- _What is needed_: Where in the records does the word "ankle" occur? Copy each line in which it does.

- _The data_:
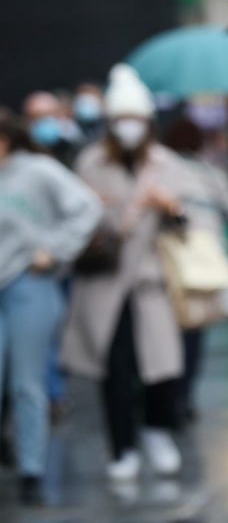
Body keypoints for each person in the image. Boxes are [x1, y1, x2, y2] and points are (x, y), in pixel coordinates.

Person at [61, 64, 192, 481]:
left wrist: (173, 208)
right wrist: (124, 212)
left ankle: (157, 431)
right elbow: (79, 221)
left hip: (151, 282)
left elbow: (190, 225)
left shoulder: (165, 162)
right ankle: (121, 448)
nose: (130, 128)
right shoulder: (91, 162)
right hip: (105, 284)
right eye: (122, 120)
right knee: (114, 370)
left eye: (136, 120)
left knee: (160, 367)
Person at [0, 111, 101, 505]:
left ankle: (32, 470)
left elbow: (86, 208)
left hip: (29, 283)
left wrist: (55, 250)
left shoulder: (37, 171)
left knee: (28, 381)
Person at [163, 118, 228, 421]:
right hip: (206, 259)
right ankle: (185, 397)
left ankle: (169, 395)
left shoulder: (161, 170)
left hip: (169, 258)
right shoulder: (212, 172)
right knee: (195, 329)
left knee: (169, 330)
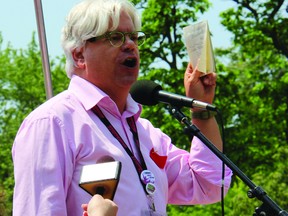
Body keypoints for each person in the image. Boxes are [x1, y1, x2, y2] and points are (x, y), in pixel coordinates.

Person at [12, 0, 233, 215]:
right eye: (115, 37)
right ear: (79, 55)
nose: (130, 45)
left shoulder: (145, 132)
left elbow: (210, 185)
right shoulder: (52, 123)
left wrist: (201, 114)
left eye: (134, 38)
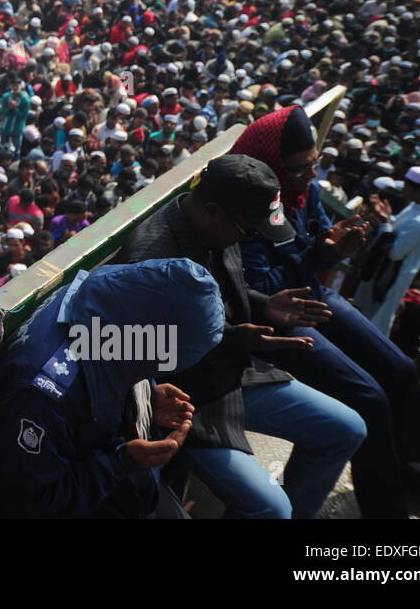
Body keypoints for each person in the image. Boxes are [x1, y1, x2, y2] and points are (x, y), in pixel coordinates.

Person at [232, 104, 420, 519]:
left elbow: (320, 232)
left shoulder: (303, 190)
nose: (310, 176)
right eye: (300, 168)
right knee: (367, 396)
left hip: (312, 293)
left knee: (401, 369)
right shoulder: (249, 201)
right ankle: (386, 506)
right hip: (276, 315)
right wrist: (319, 253)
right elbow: (262, 288)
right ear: (271, 164)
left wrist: (343, 238)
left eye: (314, 165)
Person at [121, 154, 366, 518]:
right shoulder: (152, 259)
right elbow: (146, 355)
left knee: (347, 429)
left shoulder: (219, 225)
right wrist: (233, 339)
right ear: (213, 211)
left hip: (235, 372)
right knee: (271, 508)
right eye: (248, 231)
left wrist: (264, 304)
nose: (250, 238)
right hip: (189, 398)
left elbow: (223, 290)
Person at [0, 258, 224, 519]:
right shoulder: (43, 394)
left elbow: (113, 370)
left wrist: (142, 399)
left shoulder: (104, 300)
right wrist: (122, 461)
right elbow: (33, 503)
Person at [353, 167, 420, 335]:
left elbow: (395, 252)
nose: (403, 189)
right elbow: (397, 227)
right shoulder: (417, 206)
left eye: (407, 186)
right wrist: (385, 217)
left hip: (390, 277)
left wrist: (385, 222)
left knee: (373, 320)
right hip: (382, 270)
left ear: (419, 191)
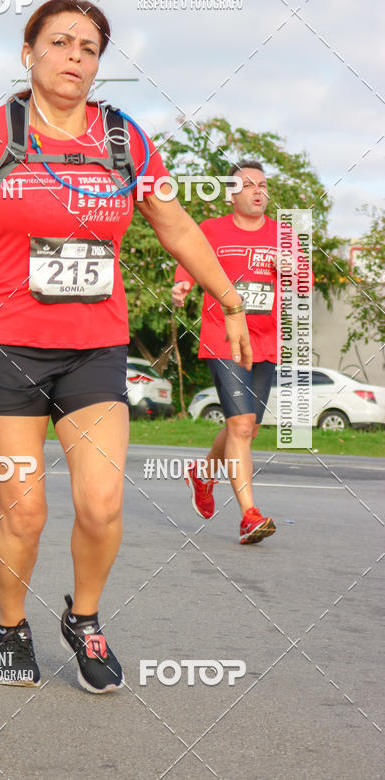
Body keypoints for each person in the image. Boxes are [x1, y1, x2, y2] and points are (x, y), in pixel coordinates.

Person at [0, 0, 252, 694]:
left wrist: (230, 299)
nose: (74, 57)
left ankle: (84, 619)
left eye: (88, 48)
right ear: (28, 53)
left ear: (99, 64)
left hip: (93, 348)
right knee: (24, 512)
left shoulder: (125, 142)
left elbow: (177, 226)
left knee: (101, 505)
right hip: (6, 348)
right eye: (60, 42)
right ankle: (10, 627)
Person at [172, 160, 309, 544]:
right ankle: (249, 514)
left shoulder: (284, 234)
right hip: (223, 336)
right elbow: (190, 260)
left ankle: (203, 473)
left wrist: (290, 269)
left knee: (247, 427)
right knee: (241, 426)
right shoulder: (211, 229)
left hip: (265, 340)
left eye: (262, 184)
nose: (258, 191)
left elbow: (304, 282)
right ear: (231, 193)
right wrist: (182, 285)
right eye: (248, 185)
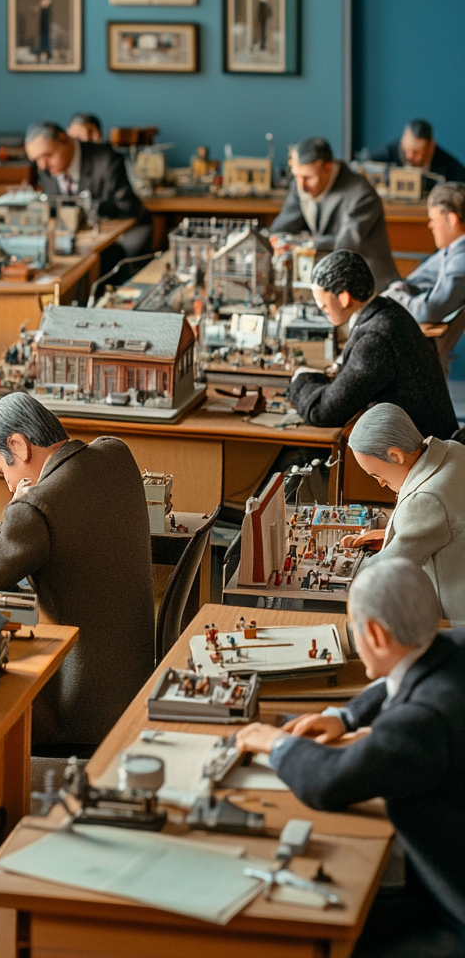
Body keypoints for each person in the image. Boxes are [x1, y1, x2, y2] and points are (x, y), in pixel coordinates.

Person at [236, 558, 465, 958]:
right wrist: (344, 716)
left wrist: (273, 742)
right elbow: (403, 675)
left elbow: (327, 780)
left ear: (375, 634)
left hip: (453, 913)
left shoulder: (417, 724)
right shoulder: (455, 645)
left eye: (354, 630)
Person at [0, 392, 155, 749]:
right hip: (138, 680)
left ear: (18, 446)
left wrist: (12, 507)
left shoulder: (34, 507)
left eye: (2, 470)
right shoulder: (116, 453)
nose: (7, 482)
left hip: (82, 708)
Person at [288, 250, 457, 440]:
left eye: (323, 305)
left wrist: (302, 379)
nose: (322, 310)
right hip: (433, 438)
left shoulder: (375, 338)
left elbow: (323, 412)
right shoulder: (388, 309)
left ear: (344, 298)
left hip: (426, 451)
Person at [341, 404, 465, 625]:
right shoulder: (454, 449)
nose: (380, 482)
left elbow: (385, 570)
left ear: (395, 456)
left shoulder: (426, 499)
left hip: (455, 623)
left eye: (376, 473)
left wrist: (343, 566)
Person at [25, 120, 153, 278]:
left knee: (105, 260)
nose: (42, 165)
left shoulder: (106, 159)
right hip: (79, 239)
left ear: (64, 139)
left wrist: (89, 208)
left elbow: (127, 206)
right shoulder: (46, 171)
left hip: (128, 230)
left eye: (47, 155)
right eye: (37, 160)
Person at [271, 137, 399, 292]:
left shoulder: (361, 194)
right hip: (328, 281)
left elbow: (344, 244)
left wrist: (299, 242)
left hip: (369, 286)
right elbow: (281, 228)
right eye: (296, 176)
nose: (301, 186)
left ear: (328, 168)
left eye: (308, 178)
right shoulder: (300, 185)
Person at [384, 182, 465, 323]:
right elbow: (419, 279)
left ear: (452, 220)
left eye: (433, 219)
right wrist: (402, 289)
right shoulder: (453, 249)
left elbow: (427, 311)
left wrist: (397, 297)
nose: (430, 225)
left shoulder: (460, 261)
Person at [370, 119, 465, 188]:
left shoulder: (448, 165)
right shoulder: (387, 153)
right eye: (406, 150)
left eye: (416, 152)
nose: (409, 156)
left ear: (430, 147)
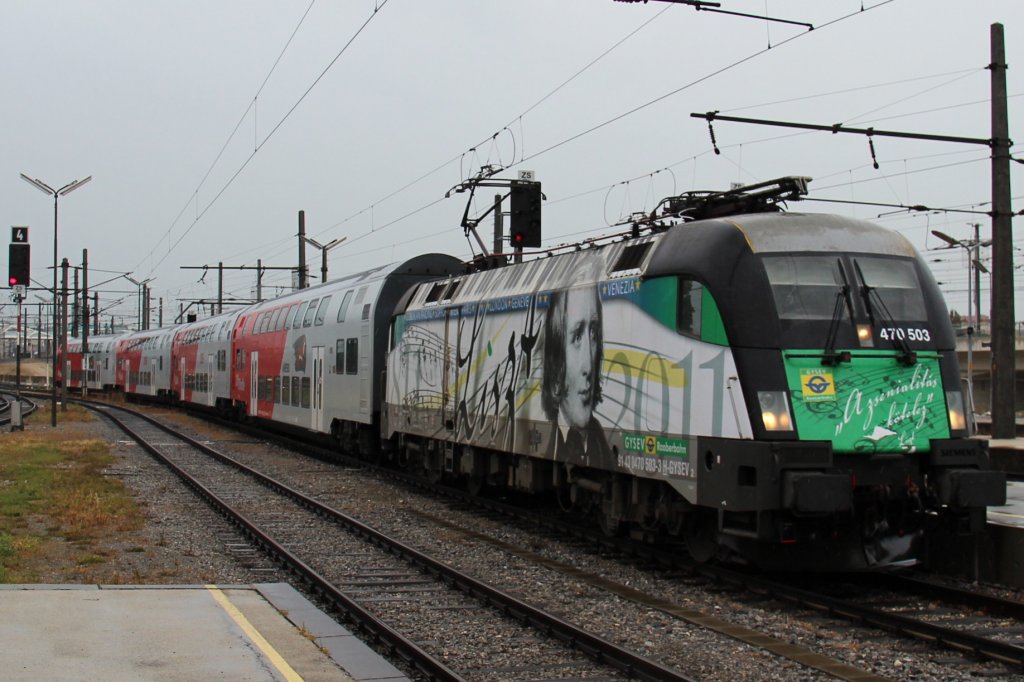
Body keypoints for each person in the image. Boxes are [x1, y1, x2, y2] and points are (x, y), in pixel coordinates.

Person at [542, 281, 610, 466]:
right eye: (577, 337)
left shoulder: (611, 459)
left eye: (594, 334)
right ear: (555, 363)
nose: (588, 365)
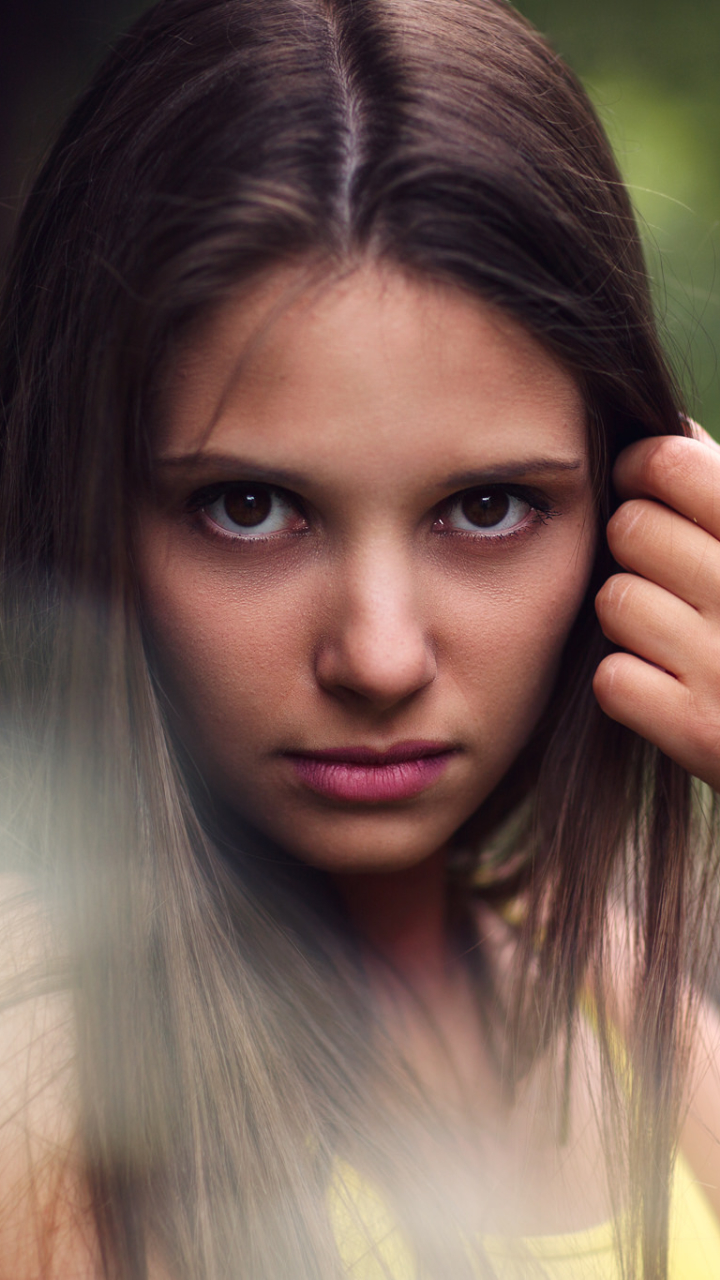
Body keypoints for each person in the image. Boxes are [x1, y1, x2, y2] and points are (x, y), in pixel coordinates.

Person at [2, 0, 720, 1276]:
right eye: (250, 507)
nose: (379, 659)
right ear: (87, 509)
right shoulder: (40, 1086)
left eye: (487, 507)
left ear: (630, 516)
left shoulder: (609, 972)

- _Answer to this exercise_:
left ankle: (157, 431)
right ankle: (121, 448)
left ankle: (32, 470)
right ankle: (185, 397)
left ankle: (169, 395)
right ankle: (386, 506)
left ankle: (84, 619)
right ankle: (10, 627)
right ankle: (249, 514)
left ankle: (203, 473)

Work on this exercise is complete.